Akanksha wept while the others watched her, shedding her emotions. Her hand trembled and Vihaan immediately caught onto it to comfort her.

Her name over the adoption papers had thrown her off. She was a mere few days old when she had been adopted. Her hand went over to the pocket of the shirt as she felt the outline of the gift inside which made her tears stop.

Aditya, when noticed that her crying had stopped, decided to ask her the question that was on everyone else's mind at that moment.

"Do you," he paused, "do you think Uncle and Aunty behaved with you that way just because you were adopted?" Akanksha could sense the edge in his voice. That was the first thought that had come to her mind while she cried. But when she remembered all the eighteen years she had spent in their care, she begged to differ.

"You know Anika Di told me that if Papa wants to hide something from someone, he would go to all lengths to do it. In all these years they had never made me feel that I was adopted, not even in the past eight years. They told me the meanest of the mean things but never did they make me feel that I wasn't among them. And not just them, even Mukesh Chachu, Janhavi Chachi and my cousin brothers," When things got clear, she was picturing everything in a new light.
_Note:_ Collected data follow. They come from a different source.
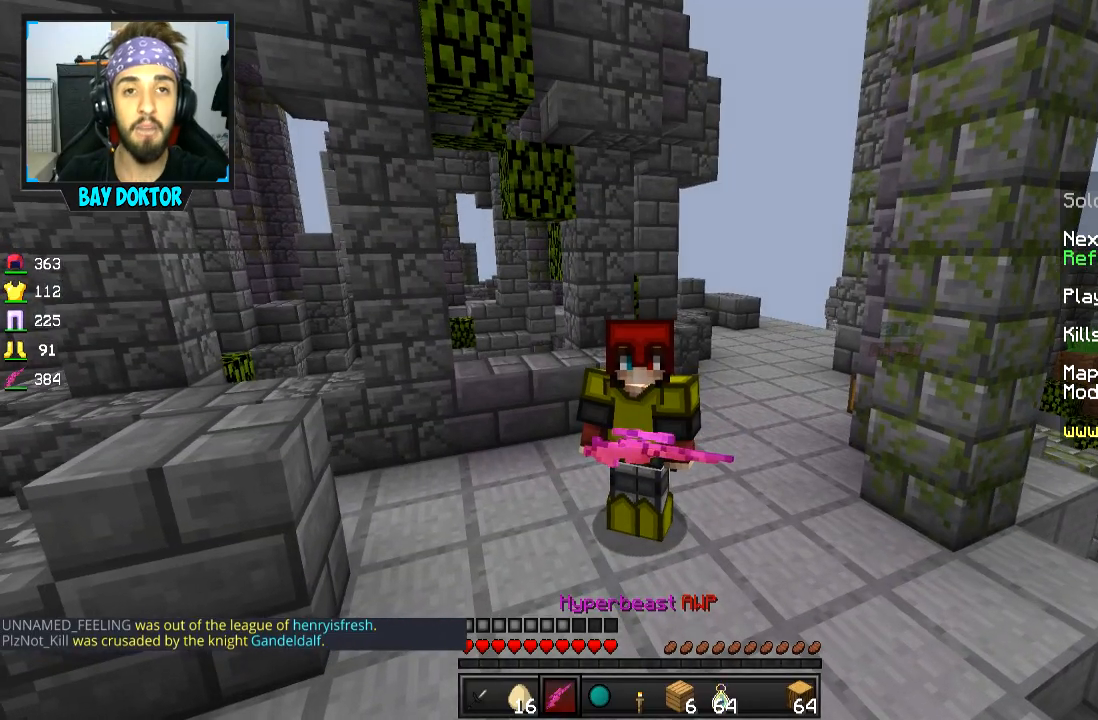
{"keys": [], "mouse": [], "events": []}
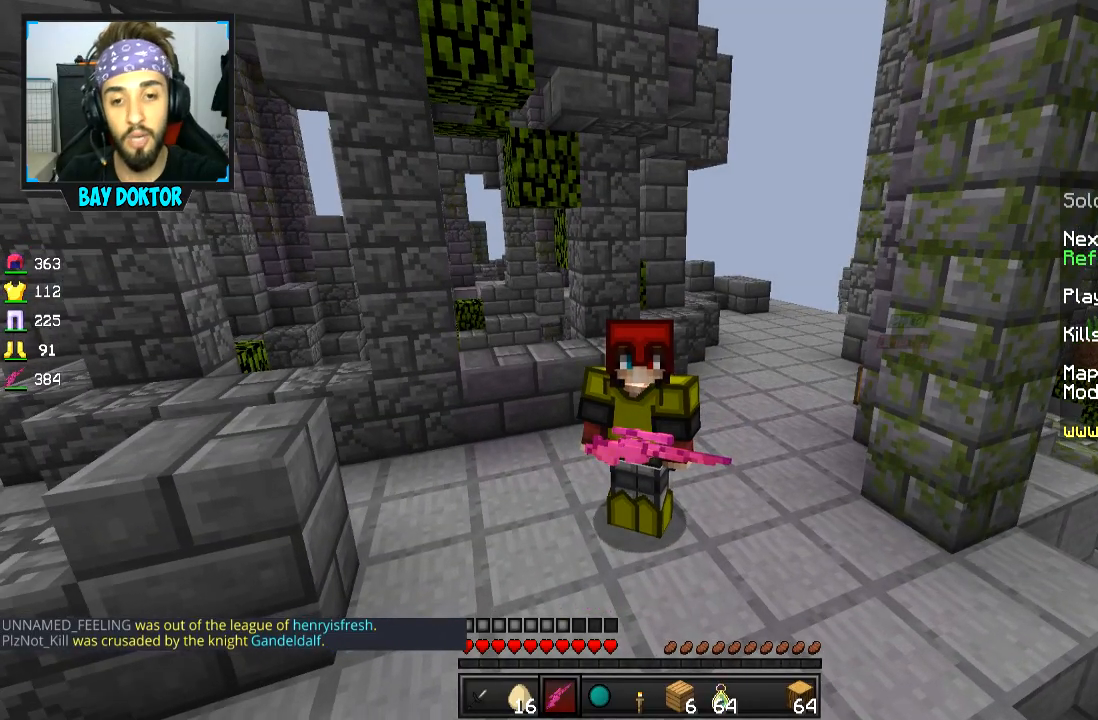
{"keys": [], "mouse": [], "events": []}
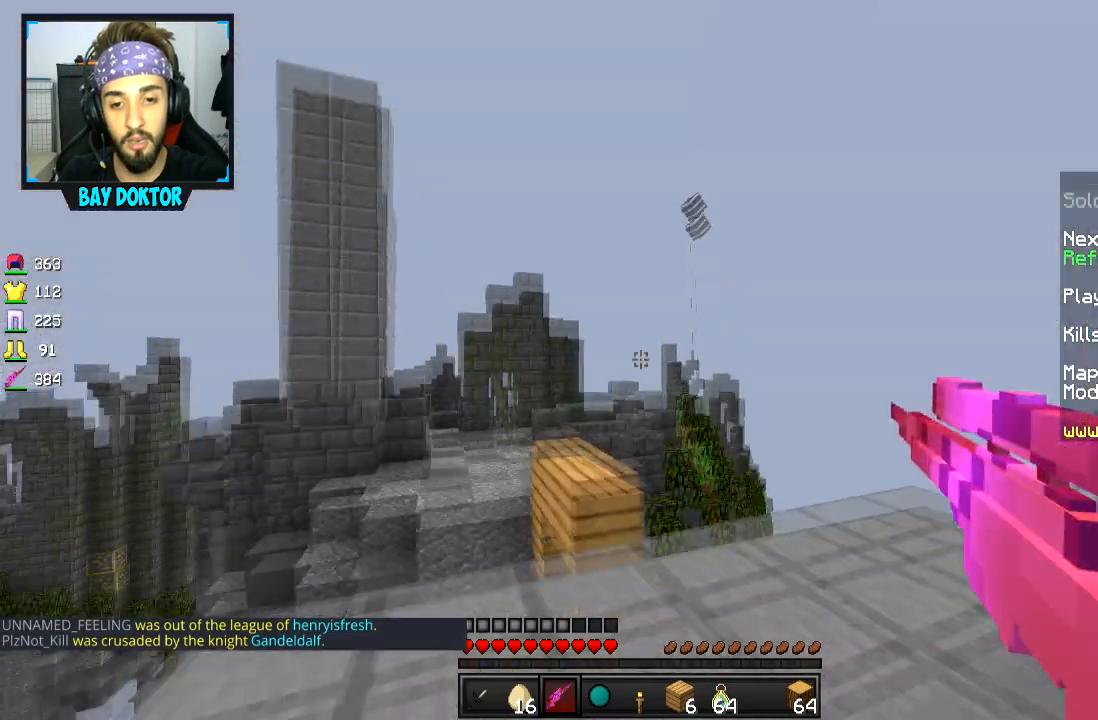
{"keys": [], "mouse": ["right"], "events": [[433, "mouse_right", "down"]]}
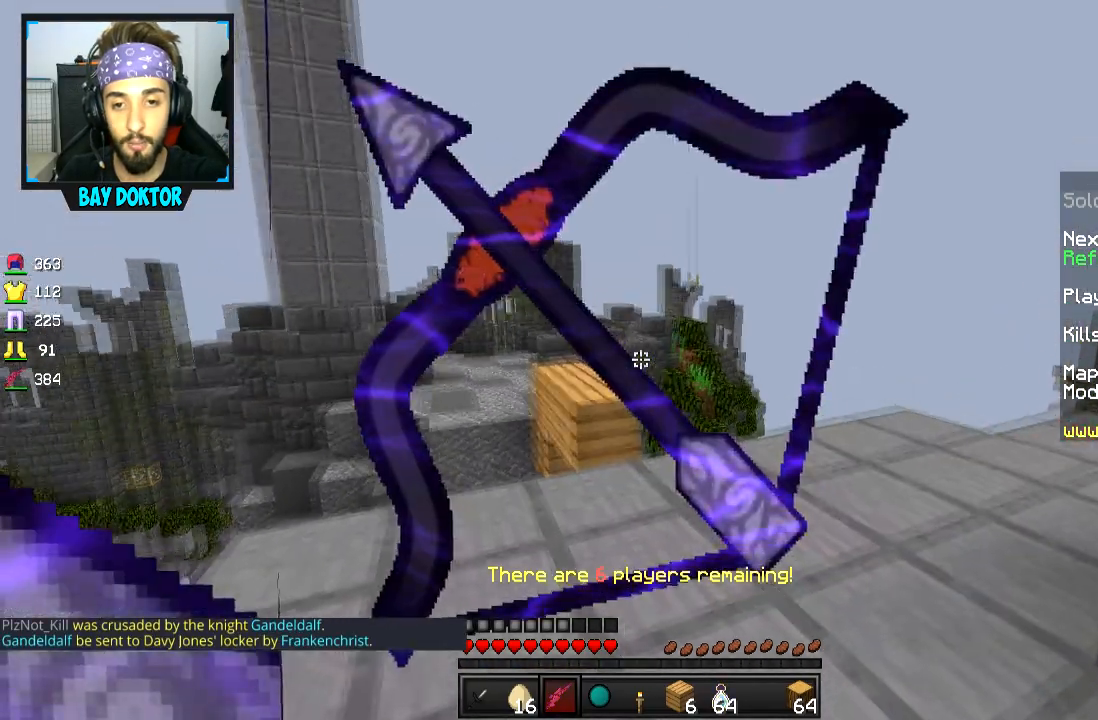
{"keys": [], "mouse": ["right"], "events": []}
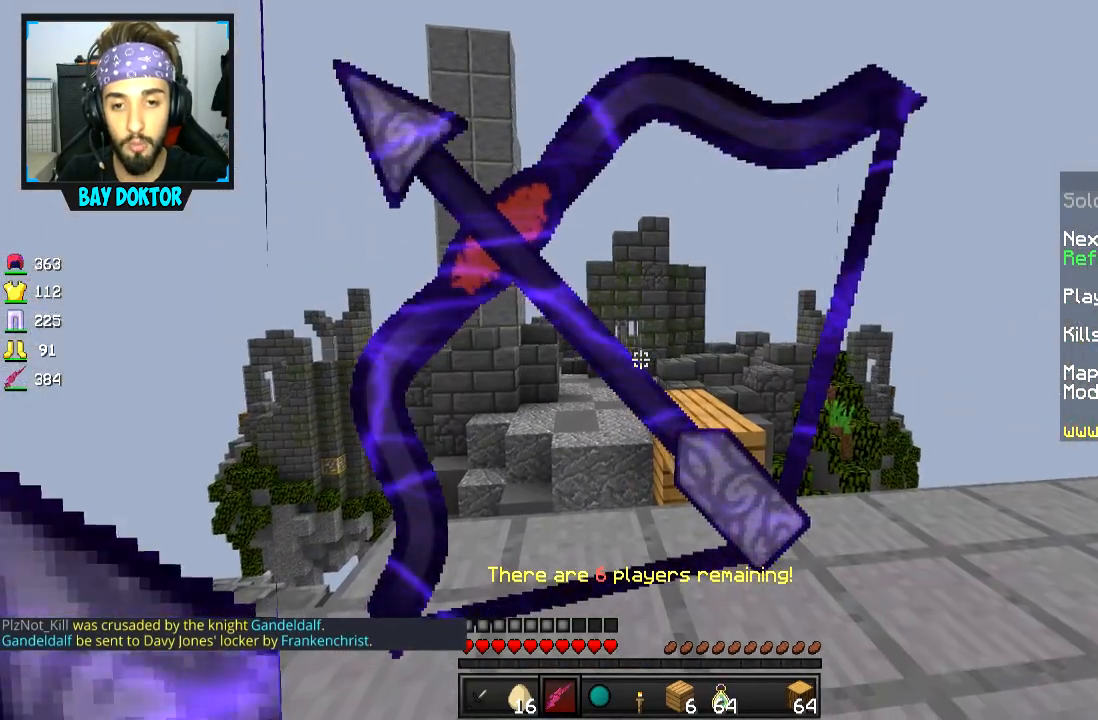
{"keys": [], "mouse": ["right"], "events": []}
She had a hunch of something but was waiting for the right time to prove it.

"But Shay—" Chirag tried to object but she held her palm up to stop him.

"Don't," She told him. "Before these eight years, I had spent eighteen long years under their care and love, like a truly loving family. I was accepted, I was loved and I was cherished. Maybe I don't have the Agarwal blood in me but I have the upbringing of those eighteen years which made me one of them. The social services must have visited for a few initial years after I had gotten adopted and they could have treated me badly after they had stopped visiting me. But they didn't and you all very well know that," and now when she recalled, even after Ruhi died, they did not exactly treat her badly. They drifted apart, yes, but there was something that had tied them together. It was just that one day when the hell had broken loose.